Se reflejaba en su mirada la tristeza que sus noches desvelaba. Un manto de angustia cubría su cama, y un lecho de lava devoraba centímetro a centímetro cada esperanza. Ya no encontraba refugio dentro de su propio mundo, aquellas noches que la cobijaban de toda aquella realidad cruel y tenebrosa, finalmente se convirtieron en algo mucho más oscuro que la propia monotonía de vivir en este mundo tan caótico.

Encadenada a esta pútrida existencia que imponente le tienta intermitente a que estalle en mil pedazos el soporte vital que aún la retiene prisionera.

Sus pulmones respiran aire envenenado de cólera mientras su corazón trata a duras penas de bombear la sangre convertida en barro. Arenoso y espeso, trata de abrirse paso por los conductos intravenosos. Desgarrador dolor provocado por la lucha incansable de dar cauce a tan devastadora ola que busca su hogar lejos de su amado mar.

Su mandíbula, desencajada, tratando de expulsar el vendaval que se atora en la garganta y que, gélido cual glaciar, rasga sus cuerdas vocales cortando en seco la salida del estruendo que zarandea su cuerpo de arriba a abajo; tan solo consigue escabullirse al cálido exterior un silbido ligero, agudo, acompañado de un suspiro de aire helado que se transforma en puro vapor tras ser exhalado y toparse de bruces con el mundo.

Temía que todo ese barro que recorría cada parte de su cuerpo encontrara una vía de escape. Temía que inundara todo su entorno para descubrir así, en esa sustancia desconocida, un reflejo oscuro que no le pertenecía. 

¿Lo hacía?

Realmente no estaba segura de si era la que huía, o la que perseguía. Es probable, que fuera las dos cosas. Víctima y a su vez verdugo. Una batalla infinita entre la moral y el deseo.
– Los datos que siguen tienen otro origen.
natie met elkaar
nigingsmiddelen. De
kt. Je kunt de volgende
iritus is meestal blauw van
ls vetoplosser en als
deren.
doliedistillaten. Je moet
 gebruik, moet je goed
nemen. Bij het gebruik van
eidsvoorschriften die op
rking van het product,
Un cuento sin final donde eternamente ambos conceptos quedan subyugados el uno del otro, donde el querer escapar de uno mismo es lo que te ata cada vez más a ser lo que eres.

Correr hacia el precipicio, por voluntad propia.

Esperando sentir cada momento de la caída.

La inseguridad, la incertidumbre, el miedo, la locura, y finalmente, la calma.

Y entre tanto descontrol, unas pequeñas lágrimas de cristal caen retorcidas, engendradas al saber que la luz de la ilusión queda sujeta por los finísimos hilos de la ausencia, aquellos que una vez se cortan terminan fulminantemente a su vez con esa magia que su anhelo escondía.

Y allí sigue, naufragada sobre las aguas tristes que empapan su mirada. 

Paciente, observando de cerca cada movimiento, sin importarle del todo si estos le llevarán hacia el abismo.

Si bailamos sobre el precipicio, qué menos que saborear la caída.